春の七草は、無病息災を願っていただく七草粥として有名ですが、秋の七草にはそれを使って何かをするというものではなく、秋の訪れを知らせる美しい花々として鑑賞されてきました。
実は栃木に来るまでは、それほど花に興味もなく、花を家に飾ることなどもなく、公園などで咲く花を見て綺麗だなと思うくらいでした(一般的に食べられる山菜、野草はわりと頭にインプットされるのですが)。ところが、こちらに移り住んでから公園や山道などではなく、普段通る道端にこんなにも様々な草花が咲いているということに気付き、それは私にとって小さな感動でした。そしてまだよちよち歩きの我が子との散歩が日課になっていたころ、その散歩道に咲く花々をふたりでよく眺めたり、摘んで持ち帰り、小さな一輪挿しに飾るような習慣がついてから、この道端に咲く草花たちのさりげない美しさ、かわいらしさに魅かれ、それぞれがなんという名前なのかと調べるようにもなりました。そこで、今まで「名前は知っているけど、どんな花か知らない」というような草花の姿と名前が一致し、“知っているようで知らなかった身近なこと”が自分の頭の中できちんと整理されて、ささやかだけどそれが暮らしの中で生きてくることに嬉しさを覚えたものです。そこらじゅうに葉を巡らせている葛の葉は大きくて形もかわいいので子供のおにぎりやおまんじゅうを作った時などお皿の上に敷くとまた目先が変わって喜び、ススキは散歩の途中のいいおもちゃになります。

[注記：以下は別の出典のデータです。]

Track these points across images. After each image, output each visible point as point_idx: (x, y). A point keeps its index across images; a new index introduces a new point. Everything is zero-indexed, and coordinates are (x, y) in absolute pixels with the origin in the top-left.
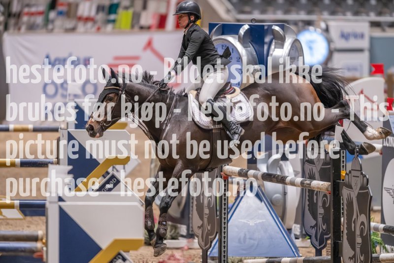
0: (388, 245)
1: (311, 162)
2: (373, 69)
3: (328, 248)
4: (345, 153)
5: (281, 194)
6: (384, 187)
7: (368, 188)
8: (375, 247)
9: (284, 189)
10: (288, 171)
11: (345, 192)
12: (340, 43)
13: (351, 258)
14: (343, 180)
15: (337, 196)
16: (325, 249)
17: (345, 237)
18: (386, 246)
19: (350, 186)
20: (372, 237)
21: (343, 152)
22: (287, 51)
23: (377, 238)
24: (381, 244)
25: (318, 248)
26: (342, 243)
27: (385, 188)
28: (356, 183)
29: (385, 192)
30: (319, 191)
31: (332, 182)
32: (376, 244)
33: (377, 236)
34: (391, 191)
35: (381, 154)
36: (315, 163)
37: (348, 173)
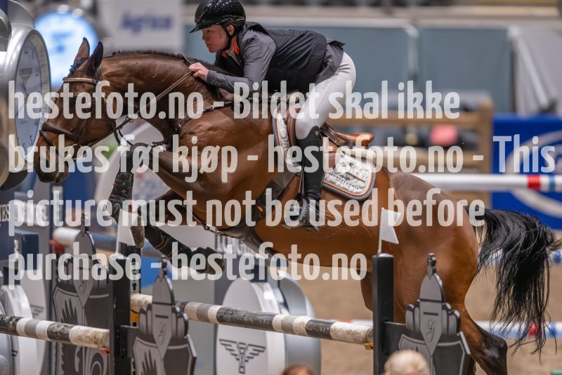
1: (68, 286)
5: (6, 357)
6: (218, 338)
7: (186, 341)
9: (12, 344)
10: (19, 305)
11: (139, 350)
14: (135, 324)
15: (123, 357)
19: (149, 338)
22: (15, 56)
27: (221, 340)
28: (163, 330)
29: (220, 348)
30: (86, 348)
31: (113, 327)
34: (234, 346)
36: (77, 289)
37: (145, 309)
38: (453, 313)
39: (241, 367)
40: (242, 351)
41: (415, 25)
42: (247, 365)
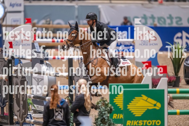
0: (35, 104)
2: (26, 21)
3: (7, 107)
4: (14, 61)
6: (33, 77)
7: (25, 78)
8: (29, 106)
11: (14, 80)
12: (10, 9)
13: (18, 111)
15: (11, 82)
16: (5, 107)
17: (15, 101)
18: (34, 105)
19: (17, 77)
20: (28, 101)
21: (13, 61)
23: (30, 101)
24: (32, 104)
25: (2, 106)
26: (14, 104)
29: (33, 79)
30: (2, 80)
32: (29, 104)
33: (30, 100)
34: (36, 79)
35: (31, 61)
37: (16, 70)
38: (86, 71)
39: (38, 83)
40: (38, 80)
41: (77, 5)
42: (39, 83)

そんな風に草花に興味を持ち始めたころ、野草研究をしている方の講演を聞く機会があり、「ススキやクズやヨモギやら身近な野草もいろいろミックスすると美味しくて、からだによいお茶になる」というようなお話があり、どうせ苦かったり飲みにくいんじゃないかと思いながらも試飲してみると、意外にも美味しくいただけたので、早速摘んできて、干して、炒って自宅にあるほうじ茶とともに煎じて飲んでみました。少しばかりクセがあるけれど香ばしく味がまとまったのに驚きつつ、手作りの楽しさも味わえるものでした。改めて昔の人たちはこうやって身近なもので作ったり工夫したり試しながら、必要なものを自分の手で作り出していったのだろうとしみじみ感じたのです。
さて、ここのところは仕事やら何やらの落ち着かない日々を過ごし、ゆっくり散歩する時間もなかなか取れないのですが、それでも子供と外を歩くときは小さなものにも気づいたり足を止めたりするもので、「早く行きたいのに~」と思いながらも、稲穂が垂れているのを見ては「この中にお米が入ってるんだよ」とか、雨上りの道路の水溜りに「お空が映ってるよ」とか、こちらも子供の目線になって一緒になって、小さな発見や身近にある自然を楽しんでいます。こうやっていちいち何でもないことに喜んだり、季節の移り変わりを感じたりする心の余白を持っていたいものだな、と最近つくづく思います。